Lia Carrer is still mentally recovering from the death of her husband, Gabriel, in a cycling accident in Southern France. Lia is a historian and her area is the Cathars, so two years after the tragedy, she has overcome her reluctantance to go back to that part of the world, where her mother's family is from, and has accepted an invitation from some close friends to stay in a house they own near their own.

But what she expects to be a quiet time of study and research and healing becomes life-changing when her life becomes entwined with that of three men who've got links to a murder that happened in the early 13th century. This was a murder that led directly to the Albigensian Crusad, the military campaign launched by the Catholic Church to eliminate Catharism in the South of France, and it turns out it still echoes in Lia's present.

I found this book a little bit meh. The ending was actually fine. I thought the way things were resolved made sense for the story (if I've understood it all correctly -Kaetrin and I had quite a discussion in the comments of her DA review!), so I didn't have a problem with the non-happy ending. It felt like the right ending for this particular story. But it's also that it was an ending that didn't really affect me emotionally, because Johnson didn't really succeed in making me care for her characters. My reaction was not "Noooooooo!I can't believe she did that to Lia!". It was "Eh. Ok." That is a bit of a problem, because I felt the book was meant to be quite emotional. There's all the doomed romance between one of the men, Raoul, and his wife in the 13th century, Paloma. There's also the romance in the current day between the modern Raoul and Lia. I didn't particularly care.
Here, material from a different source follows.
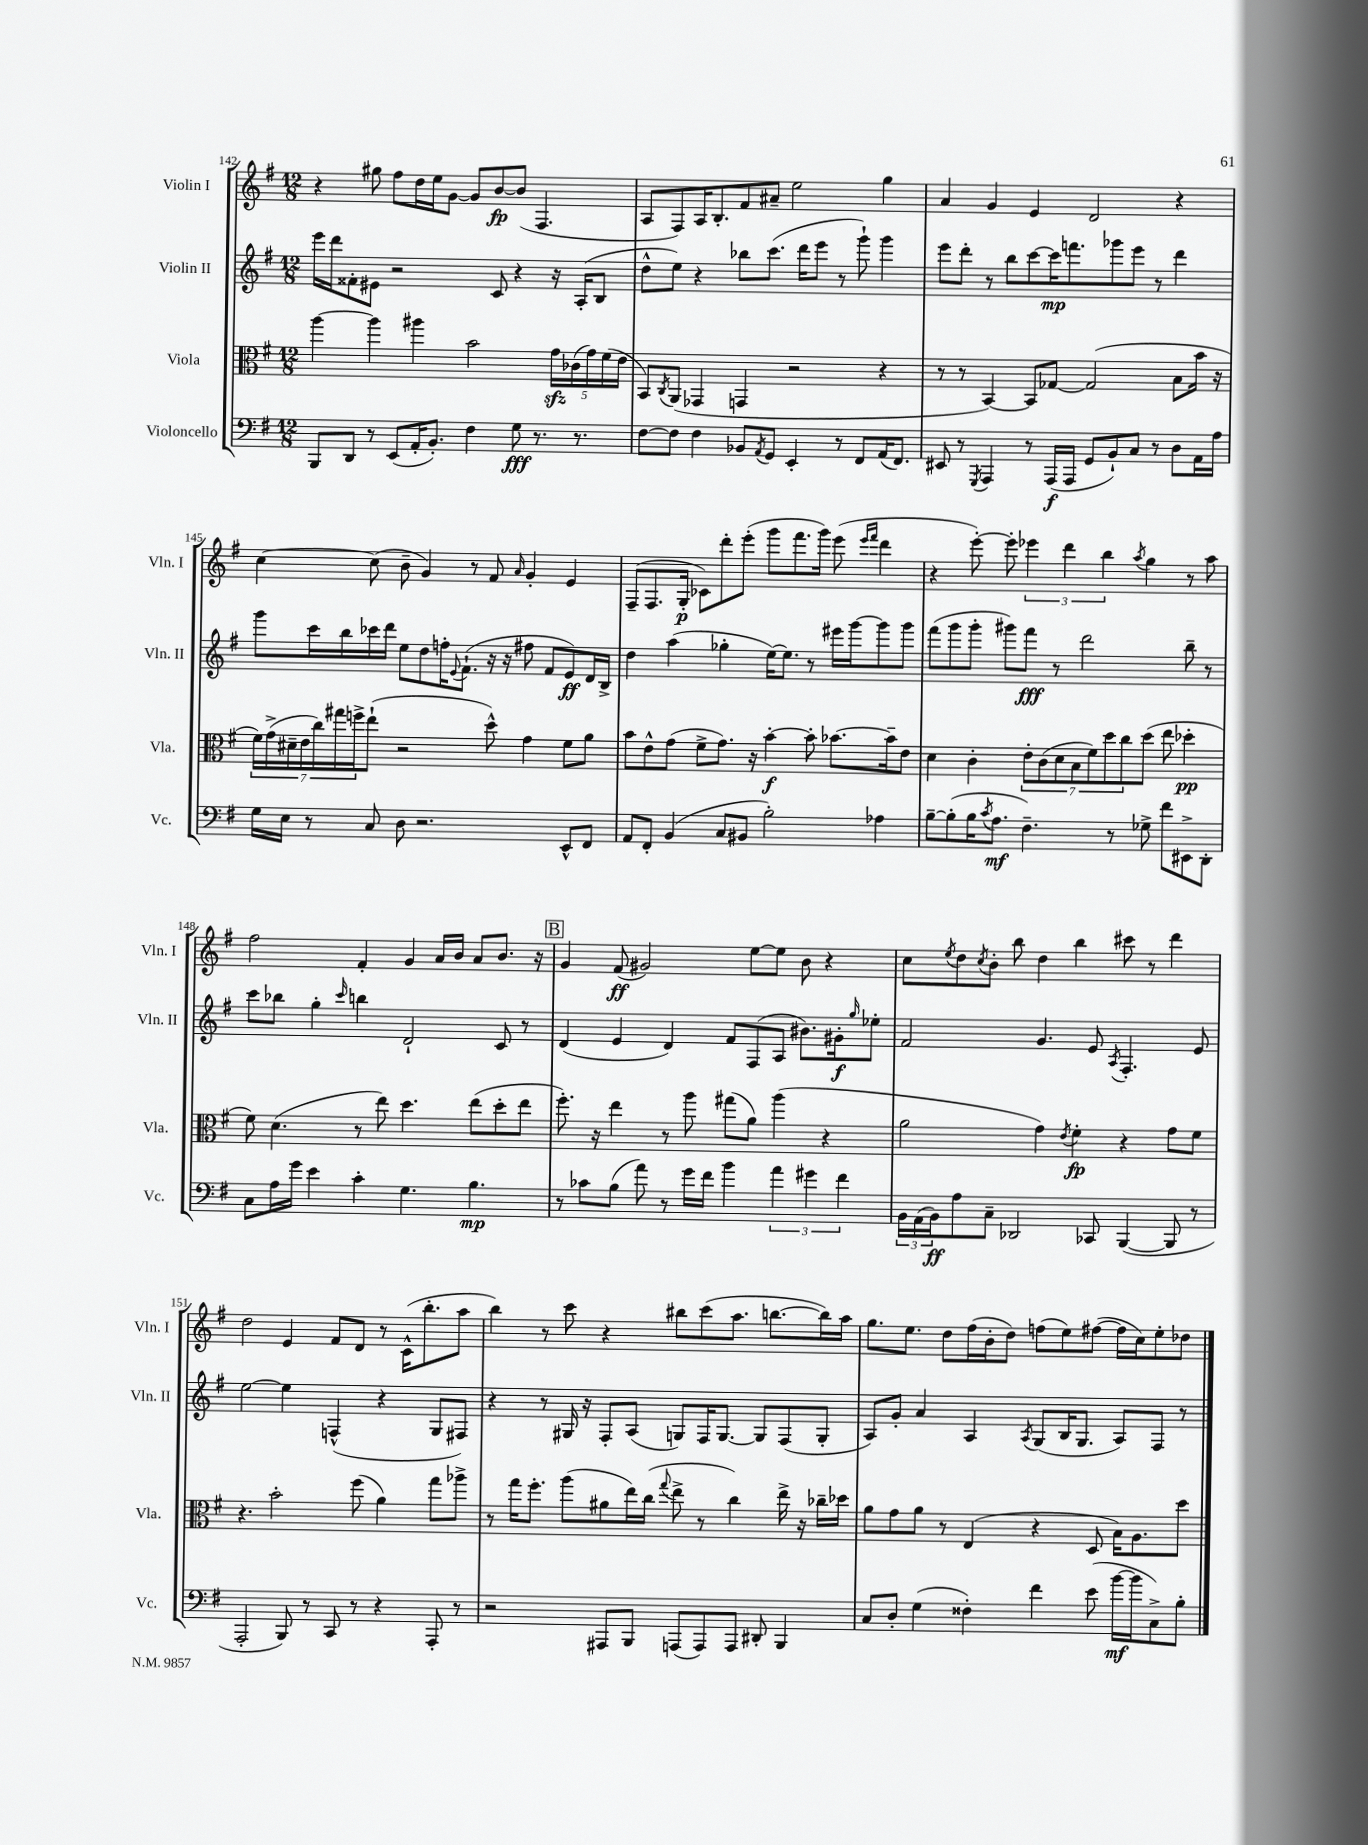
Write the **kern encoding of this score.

The other issue I had is that the paranormal element was not particularly well-developed. For instance (and this is not a spoiler, since it becomes clear pretty quickly), Raoul dies in the 13th century, and then the next thing he knows, he wakes up in the 21st century (this is something that happened a few years before this book starts, at about the time Lia's husband died -ding, ding, ding!). But he's not simply a 13th century man waking up in a radically changed world. He's familiar with it -knows how to drive, understands how it all works, etc. He just has memories of the 13th century. He even has a history as Raoul in the modern world. He’s part of a family (they are all dead by the time the book starts, but we're told he inherited his farm from an uncle). So what happened to the soul of the person who was Raoul until that moment when the 13th century Raoul woke up in his body? This issue is completely ignored. We don’t get told if this Raoul remembers anything of the life before he “awoke”, or what that life was like. That didn't seem to me a deliberate choice, but more a bit of hand-waving of the "it's too complicated, best to just ignore it" kind. There are quite a few elements that are like that. Paranormal things happen with neither rhyme nor reason, simply because they're necessary to move the plot along in a particular way. I could go with it, to a certain extent, but it felt pretty unsatisfying.

All that said, I did enjoy quite a bit of the book. Johnson is really good at creating an atmosphere and a really vivid setting. Both her modern-day and 13th century France settings are wonderfully done (in fact, the one thing that did remind me of Kearsley was the atmosphere in the present-day France bits -put me in mind of her latest, A Dangerous Fortune) and I loved wondering round with Lia and finding out more about the history. If only the story being told had been more engaging!